It wasn’t all that long ago that Dr. Robert Califf, the Obama administration’s nominee to head the FDA, was grilled for his close ties to the pharmaceutical industry. Yesterday, it was the turn of the Trump administration’s nominee, Dr. Scott Gottlieb, to face criticism for his links to private industry.
Gottlieb, 44, is a former FDA deputy commissioner who has advocated a loosening of requirements needed for approval of new medical products. He is also a resident fellow at the conservative American Enterprise Institute think tank, a partner at venture capital firm New Enterprise Assoc., and sits on the boards of multiple healthcare companies.
Testifying before the Senate Health, Education, Labor & Pensions Committee yesterday, Gottlieb was bombarded by questions about potential conflicts of interest stemming from his work with NEA. The nominee for FDA commissioner has invested in or consulted for more than 24 medical device and drug companies.
Sen. Chris Murphy (D-Conn.) said Democrats have “a level of discomfort” with the nomination that stems from more than his ties to industry; Gottlieb has advised Republican presidential candidates and opposed the Affordable Care Act.
“The worry about impartiality is certainly connected to the private sector experience, but it’s also to your very deep political involvement as well,” Murphy said. “The worry here is that there will be industry-supported reforms that will find a voice inside of the agency because of your connection to the industry.”
In his opening remarks, Gottlieb pledged his impartiality; he has promised to recuse himself for 1 year from participating in FDA decisions involving more than 20 companies.
“If confirmed, I’ll lead the FDA as an impartial and passionate advocate for public health. I know what’s at stake here.
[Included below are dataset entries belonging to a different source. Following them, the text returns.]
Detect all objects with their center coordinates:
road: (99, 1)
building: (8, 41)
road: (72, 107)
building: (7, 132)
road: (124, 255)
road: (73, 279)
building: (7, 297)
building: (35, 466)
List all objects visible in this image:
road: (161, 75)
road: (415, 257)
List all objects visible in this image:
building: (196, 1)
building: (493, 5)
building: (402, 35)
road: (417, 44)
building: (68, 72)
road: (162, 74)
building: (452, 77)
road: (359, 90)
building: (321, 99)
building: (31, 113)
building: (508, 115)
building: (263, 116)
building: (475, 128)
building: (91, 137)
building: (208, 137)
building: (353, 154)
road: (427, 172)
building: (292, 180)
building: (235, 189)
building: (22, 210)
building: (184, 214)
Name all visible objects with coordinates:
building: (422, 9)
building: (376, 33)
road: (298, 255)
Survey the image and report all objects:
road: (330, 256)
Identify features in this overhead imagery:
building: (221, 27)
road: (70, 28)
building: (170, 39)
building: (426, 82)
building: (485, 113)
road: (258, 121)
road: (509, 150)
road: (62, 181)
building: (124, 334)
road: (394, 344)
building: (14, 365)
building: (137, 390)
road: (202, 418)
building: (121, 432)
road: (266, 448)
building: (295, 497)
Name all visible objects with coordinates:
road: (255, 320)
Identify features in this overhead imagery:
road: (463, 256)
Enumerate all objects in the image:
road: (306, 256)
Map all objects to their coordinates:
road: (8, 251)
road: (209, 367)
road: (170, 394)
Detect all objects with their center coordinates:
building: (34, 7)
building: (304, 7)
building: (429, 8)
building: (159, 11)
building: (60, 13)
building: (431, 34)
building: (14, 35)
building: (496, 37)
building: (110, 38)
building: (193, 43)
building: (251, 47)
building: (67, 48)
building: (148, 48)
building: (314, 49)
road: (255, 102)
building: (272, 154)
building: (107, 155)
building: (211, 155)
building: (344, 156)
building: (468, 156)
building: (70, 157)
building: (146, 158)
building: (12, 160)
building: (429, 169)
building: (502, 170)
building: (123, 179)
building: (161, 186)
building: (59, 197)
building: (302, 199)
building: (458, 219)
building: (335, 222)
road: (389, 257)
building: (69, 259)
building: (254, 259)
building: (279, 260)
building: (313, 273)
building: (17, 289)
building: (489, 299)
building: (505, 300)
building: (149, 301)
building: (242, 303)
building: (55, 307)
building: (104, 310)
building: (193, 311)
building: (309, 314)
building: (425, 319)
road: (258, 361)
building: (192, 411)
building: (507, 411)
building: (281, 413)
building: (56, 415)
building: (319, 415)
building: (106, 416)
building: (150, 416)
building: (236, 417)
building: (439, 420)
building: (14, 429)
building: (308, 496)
People’s lives are literally on the line when it comes to the decisions FDA makes, its oversight, and its enforcement of Congress’s laws. And the American people deserve to trust that the agency is led in an impartial manner – guided only by the science that informs its work – and an abiding faith to the public health. That is the mandate by which I would lead this agency, if I were fortunate enough to win your approval,” Gottlieb said.
Republicans on the committee said Gottlieb’s experience in healthcare qualifies him to lead the agency, according to The Hill.
“As to his work with companies that have to do with drugs and food, that’s not so unusual for someone who is going to be head of the FDA, and in my view, it helps to have somebody who knows something about the subject,” chairman Sen. Lamar Alexander (R-Tenn.) said.
Sen. Rand Paul (R-Ky.) asked Gottlieb if company profits would play a factor in his decisions on safety and efficacy.
“Absolutely not, Senator,” Gottlieb said.
“I think that’s important because that goes to character, and to me, your honor is on the line when you say that and we can argue back and forth but only you can say tell us that,” Paul said, according to the website.
Mark Leahey, president & CEO of the Medical Device Manufacturers Assn., said it’s “abundantly clear” that Gottlieb is qualified to lead the FDA, saying his “passion to improve healthcare would result in a more robust ecosystem for the development of medical technology innovation.”
“If approved by the Committee and the Senate, MDMA will work closely with Dr. Gottlieb to achieve our shared mission of providing safe and effective medical technologies for patients and providers in a timely manner,” Leahy said in prepared remarks.
Material from Reuters was used in this report.